Le procès de Christian Varone en Turquie reporté au 19 mars
(Keystone-ATS) Le procès de Christian Varone en Turquie a été reporté à la demande du procureur qui souhaite présenter sa dernière plaidoirie par écrit. La date du 19 mars a été décidée par les juges du tribunal d’Antalya qui doivent juger le commandant de la police valaisanne.
Le procureur a demandé un report au 5 mars, mais l’avocate turque de Christian Varone a déjà une autre audience à cette date. Les juges ont fixé au 19 mars la date de cette prochaine audience, a indiqué à l’ats l’avocat valaisan de M. Varone, Philippe Loretan.
«Il y a de la déception à ce que ce ne soit pas tranché, mais c’est la justice turque qui décide du rythme», a déclaré à l’ats Christian Varone.
Jeudi, les avocats du candidat au Conseil d’Etat valaisan ont fait objection à un troisième rapport, défavorable à l’inculpé, sur la valeur de la pierre retrouvée dans les bagages de M. Varone en juillet dernier. Ils ont demandé la nomination d’au moins un expert de l’université d’Ankara.
Rapport contesté
La requête a été rejetée, a dit M. Loretan. Les juges ont souligné avoir suffisamment d’éléments pour pouvoir trancher. L’analyse scientifique précise en cinq lignes que «la forme du morceau de marbre, sa facture et l’ornement partiellement visible rappellent le coin supérieur d’une colonne corinthienne de l’époque romaine».
M. Varone risque jusqu’à 12 ans de prison, mais plusieurs cas de figure peuvent se présenter.
Plusieurs options
Philippe Loretan évoque une condamnation ferme, une condamnation avec sursis, un acquittement ou, inconnu du droit suisse, l’ajournement du prononcé du jugement.
Dans ce quatrième cas, le verdict n’a pas d’effet sur l’inculpé, ne figurerait pas au casier judiciaire et resterait dans un registre interne destiné à la seule justice turque. Il pourrait être activé en cas de récidive dans les cinq ans, dit M. Loretan.
Nouvelle polémique
Le commandant de la police cantonale valaisanne avait été arrêté par la police turque le 27 juillet dernier à l’aéroport d’Antalya avec, sans ses bagages, une pierre considérée comme un vestige archéologique.

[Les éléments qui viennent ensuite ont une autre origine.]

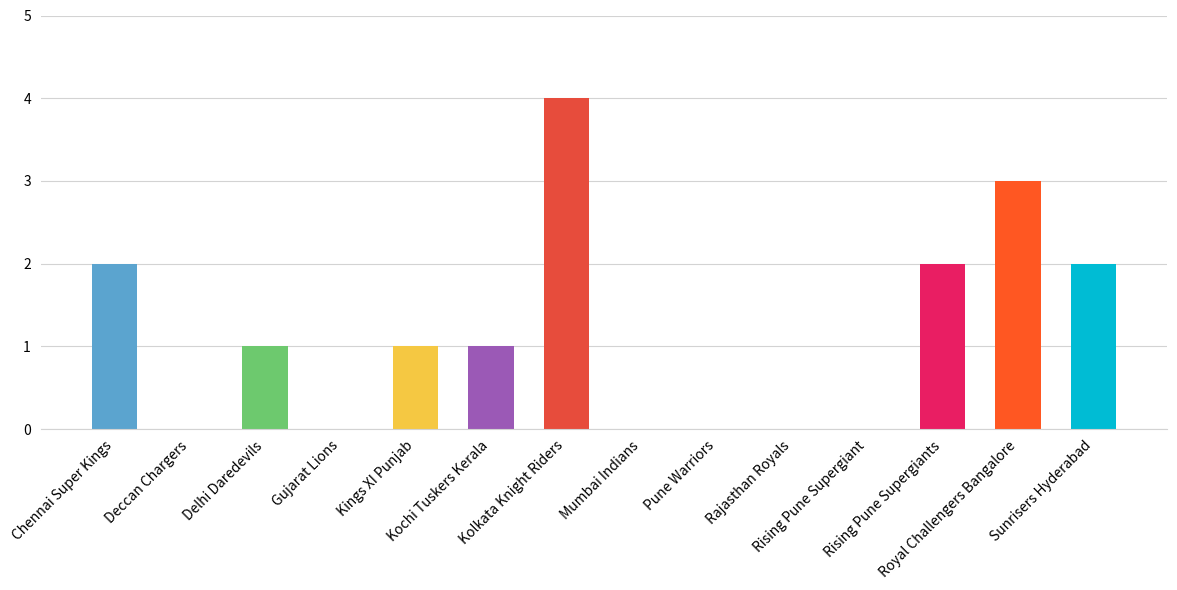

The chart shows a value of 2 at Chennai Super Kings. True or false?

True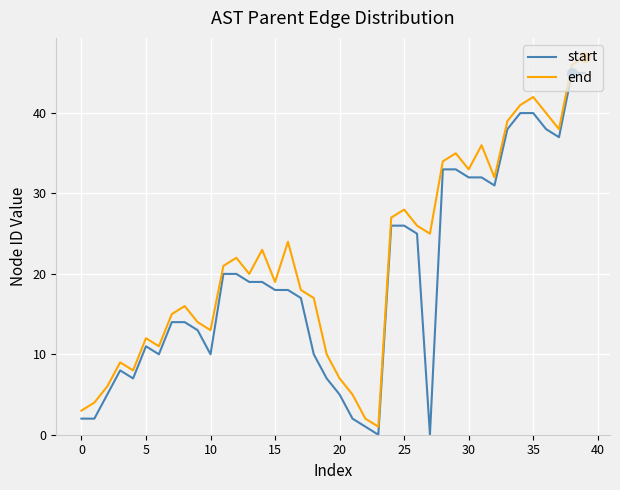

Rank the series by their average value, from lowest to highest.

start, end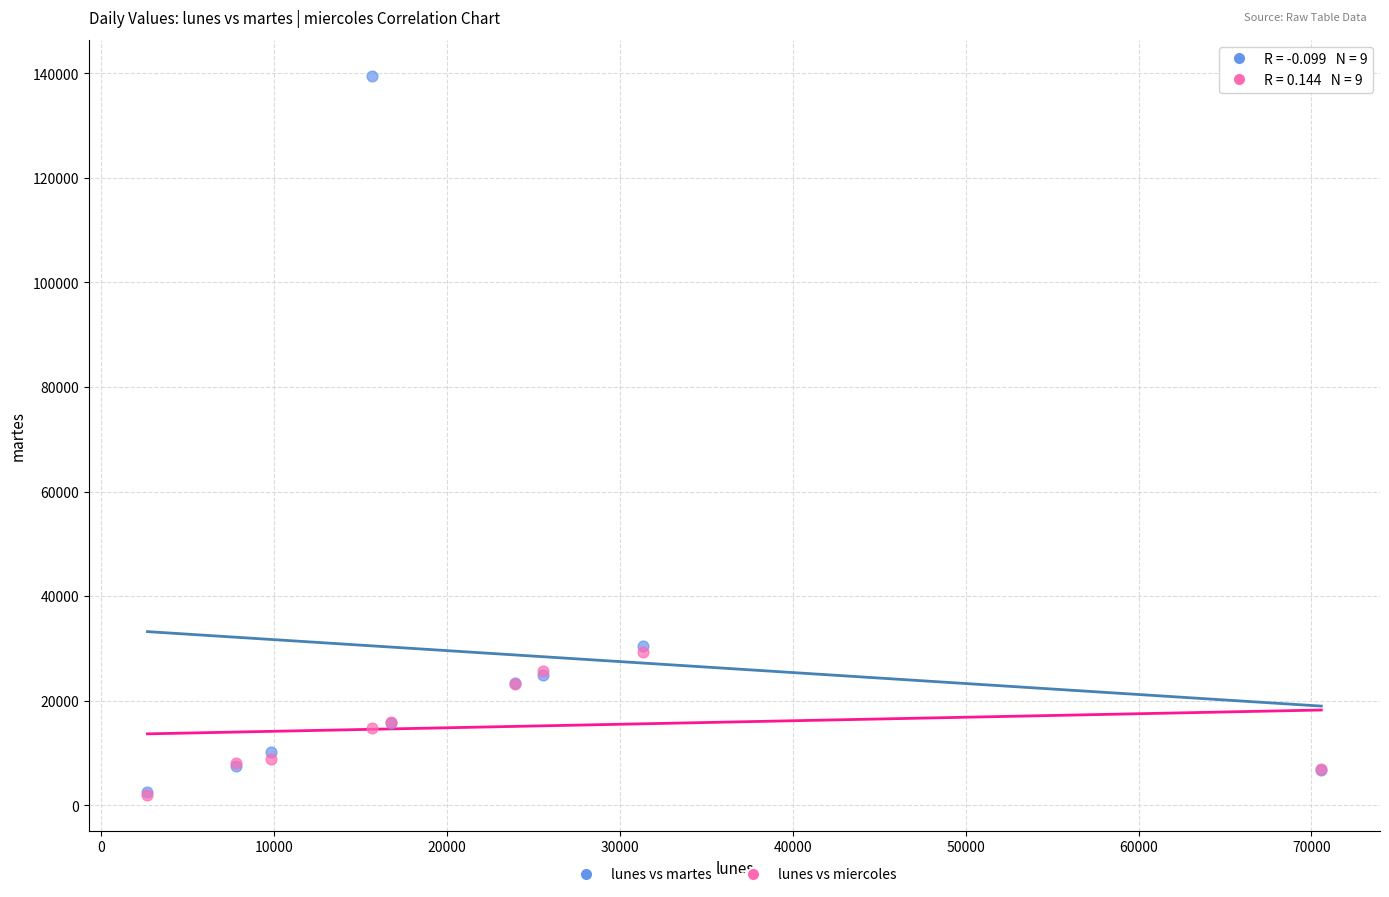

Which series contains the highest Y value?

lunes vs martes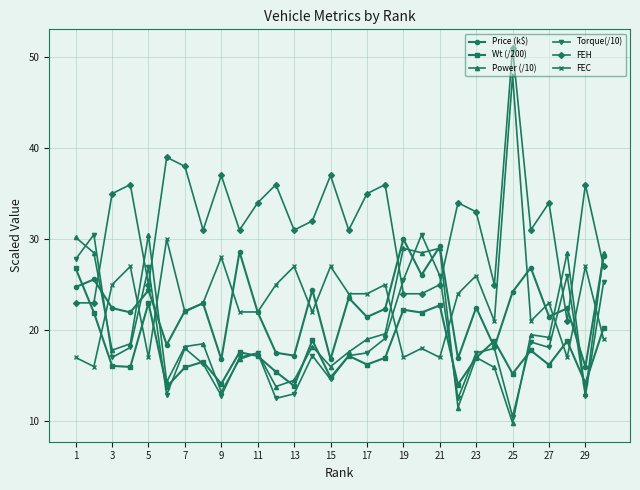

What are all the series names shown in the legend?

Price (k$), Wt (/200), Power (/10), Torque(/10), FEH, FEC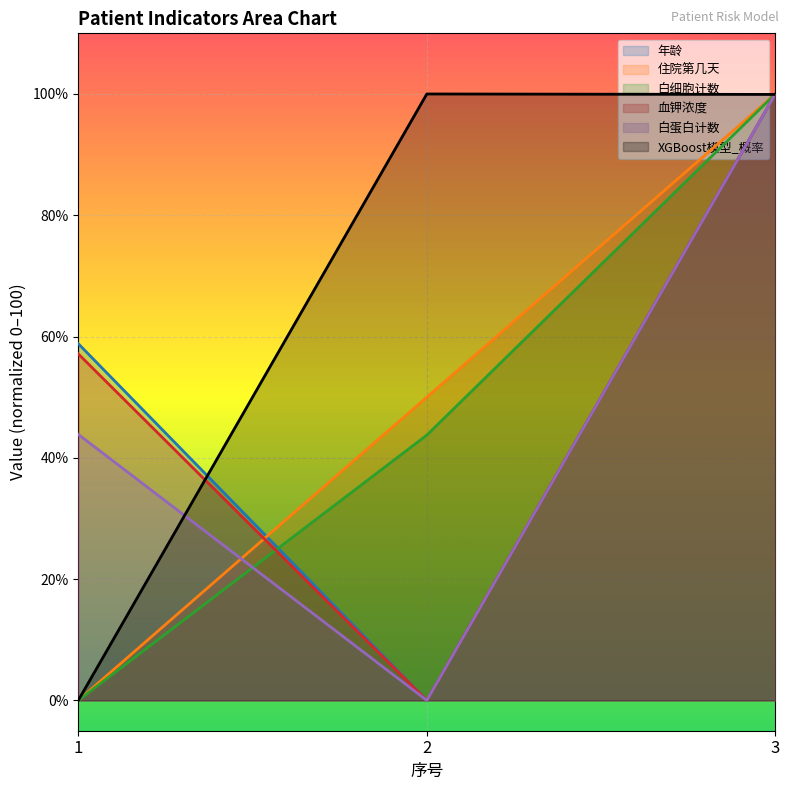

True or false: 年龄 has a value of -61.8 at 2.

False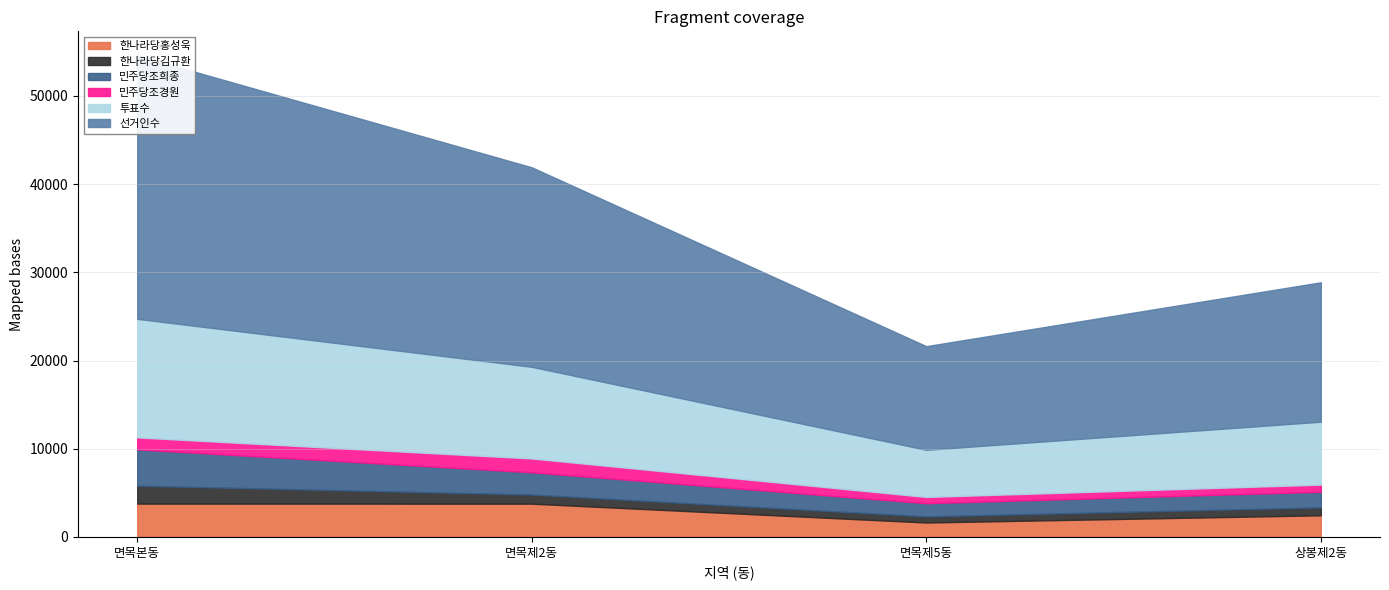

Which series has the largest total across all categories?

선거인수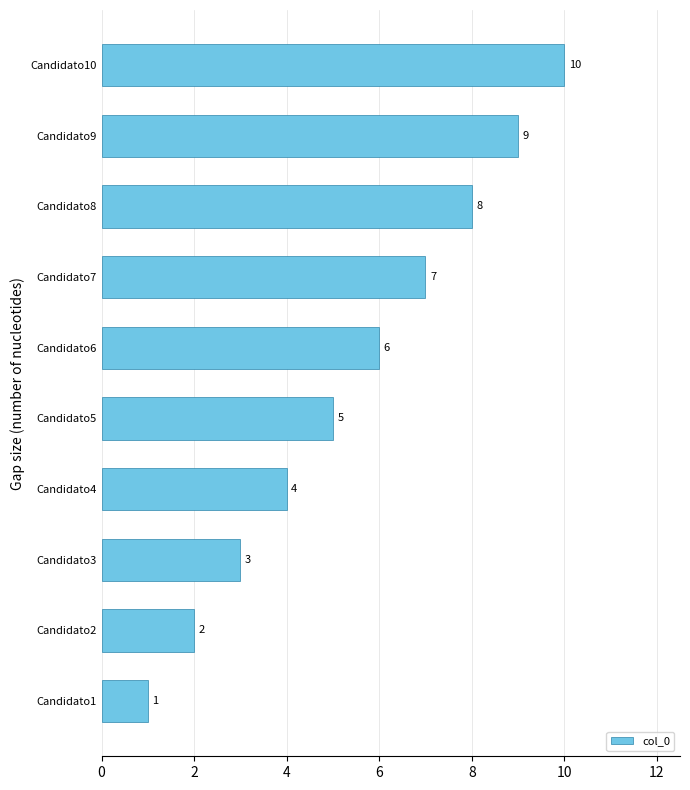

Is it true that the value at Candidato7 is 2?

False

Une nouvelle polémique visant Christian Varone a vu le jour. Il aurait heurté un candélabre avec une voiture de fonction en décembre 2010 et n’aurait pas informé sa hiérarchie.
Christian Varone ne nie pas l’accident. Il précise qu’il roulait à environ 10 km/h, qu’il en a informé la conseillère d’Etat Esther Waeber-Kalbermatten par écrit et que tout a été fait dans le cadre légal et réglementaire. Il qualifie les affirmations de diffamatoires et souhaite agir pénalement contre leurs auteurs.